Project Thor: Kinetik Bombalama Sistemi ve Tarihçesi

Project Thor: Kinetik Bombalama Sisteminin Yükselişi

Project Thor: Kinetik Bombalama Sisteminin Yükselişi

1967 yılında imzalanan 107 ülkenin katılımıyla oluşturulan Dış Uzay Anlaşması, nükleer, biyolojik veya kimyasal silahların Dünya’nın yörüngesine yerleştirilmesini ve yörüngeden kullanılmasını yasaklamaktadır. Ancak bu anlaşma, ABD Hava Kuvvetlerinin göz ardı ettiği bir silah türünü içermez: Kıtalararası balistik füzelerin patlayıcı gücüyle bir şehri vurabilecek tungsten çubuklar. Bu ilginç konsept, “Project Thor” olarak adlandırılmaktadır ve aynı zamanda kinetik bombalama sistemi veya yörüngesel bombardıman olarak da anılmaktadır.

Project Thor’un Tarihçesi

Vietnam Savaşı sırasında, ABD ordusu “Tembel Köpek” adlı bir mühimmat türü geliştirdi. Bu mühimmat, kanatlarla donatılmış ve sadece 2 inç uzunluğunda olan katı çelik parçalarıydı. Bu “bombalar” patlayıcı içermiyor, yüzlerce uçaktan basitçe Vietnam üzerindeki hedeflere bırakılıyordu. Tembel Köpek mermileri (“kinetik bombardıman” olarak da bilinir), yere düştüğünde saatte 800 kilometre hıza ulaşabiliyor ve 900 metre gibi kısa bir yükseklikten düşerek 23 santimetrelik betonu bile delip geçebiliyordu.

Tembel Köpek mermileri, mermilerin aksine, hareket halindeyken hız kaybetmek yerine hız kazanarak çarpma anında büyük bir enerji sergiliyordu. Bu silahlar, geniş bir orman alanını yüksek hızlarda hedef alarak, kelimenin tam anlamıyla bir mermi yağmuruna dönüştürülebiliyordu. Project Thor’un Gelişimi ise Soğuk Savaş döneminin getirdiği tartışmalarla şekillenmiştir. Thor, birkaç yüz metreden çok sayıda küçük mermi yerine, yörüngeden bırakılan büyük bir mermi kullanma fikrine dayanıyordu.

Tanrıdan Gelen Çubuklar” olarak da bilinen bu konsept, yörüngeden bırakılan ve ses hızının 10 katına kadar ulaşabilen, telefon direği boyutunda (yaklaşık 6 metre uzunluğunda ve 30 santimetre çapında) tungsten çubuklar kullanmayı öngörüyordu.
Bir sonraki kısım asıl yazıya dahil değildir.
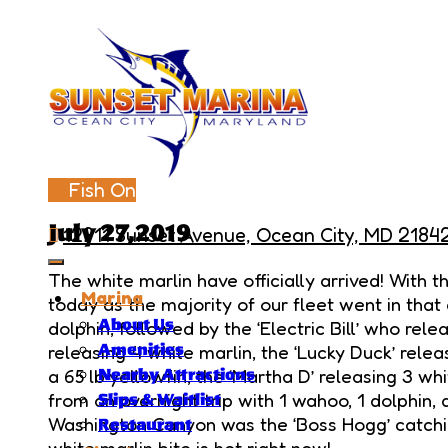
Fish On
July 27,2019
12911 Sunset Avenue, Ocean City, MD 2184
The white marlin have officially arrived! With
Marina
today as the majority of our fleet went in that 
About Us
dolphin, followed by the ‘Electric Bill’ who rele
releasing 4 white marlin, the ‘Lucky Duck’ releas
Amenities
a 65 lb yellowfin, the ‘Martha D’ releasing 3 wh
Nearby Attractions
from an overnight trip with 1 wahoo, 1 dolphin, 
Slips & Waitlist
Washington Canyon was the ‘Boss Hogg’ catchin
Restaurant
white marlin bite is hot right now!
Plan, bu çubukların Dünya’nın derinliklerine nüfuz ederek, güçlendirilmiş sığınaklar veya gizli yer altı alanlarını yok etme kapasitesine sahip olmasını sağlamaktı. Ayrıca, çubuk çarptığında, nükleer bir silahın oluşturabileceği patlamaya benzer, fakat nükleer serpinti yaratmayan bir etki oluşturması hedefleniyordu. Böyle bir silah, yalnızca 15 dakikalık bir uyarı süresi içinde bir hedefi yok edebilme potansiyeline sahipti.

Bununla birlikte, o dönem uzaya herhangi bir cisim göndermenin kilogram başına 20.000 doların üzerinde bir maliyeti vardı. Tungsten çubukların büyük ağırlığı dolayısıyla, bu çubuklardan sadece birinin uzaya gönderilmesi son derece maliyetli olacaktı. Soğuk Savaş döneminde çubuk başına 230 milyon dolarlık bir maliyet, kabul edilemez bir durumdu ve bu nedenle Thor projesi proje olarak kalmak zorunda kaldı.
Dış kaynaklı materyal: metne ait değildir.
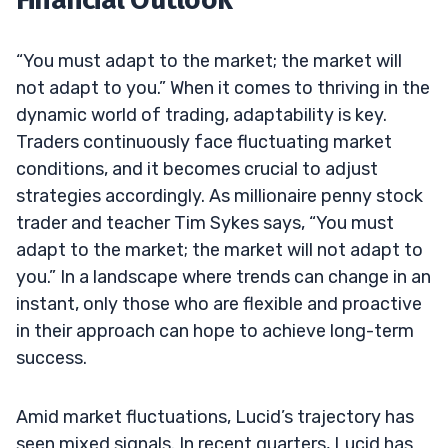
“You must adapt to the market; the market will
not adapt to you.” When it comes to thriving in the
dynamic world of trading, adaptability is key.
Traders continuously face fluctuating market
conditions, and it becomes crucial to adjust
strategies accordingly. As millionaire penny stock
trader and teacher Tim Sykes says, “You must
adapt to the market; the market will not adapt to
you.” In a landscape where trends can change in an
instant, only those who are flexible and proactive
in their approach can hope to achieve long-term
success.
Amid market fluctuations, Lucid’s trajectory has
seen mixed signals. In recent quarters, Lucid has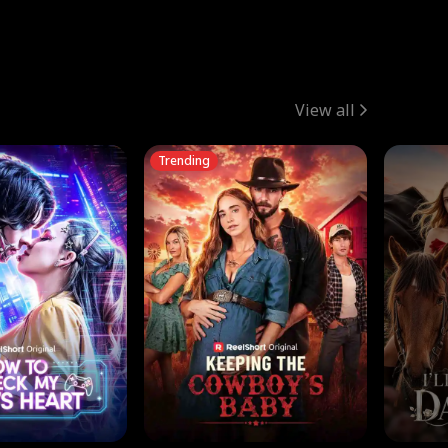
View all
Trending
Günümüzde Project Thor’un Yeniden Değerlendirilmesi

Bush yönetimi, 11 Eylül saldırılarının ardından düşman ülkelerdeki yer altı nükleer tesislerini hedef alma fikrini yeniden incelemeyi düşündü. İlginç bir şekilde, 1962’de piyasaya sürülen tek bir Minuteman III ICBM’nin maliyeti 7 milyon dolardı (enflasyona göre ayarlandığında bu rakam 57 milyon dolara denk gelmektedir). Nükleer silahların sorunlarından biri, yüzeyin derinliklerine nüfuz etme yeteneğinin sınırlı olmasıdır. Ayrıca, nükleer bir silahın patlaması, çevresindeki dost bölgelerin de zarar görmesine neden olabilir. Project Thor gibi hipersonik silah sistemleri, teorik olarak basit gibi görünmelerine rağmen sahip oldukları muazzam güç ile gelecekteki küresel savaşların şekillendirilmesinde önemli bir rol oynayabilir.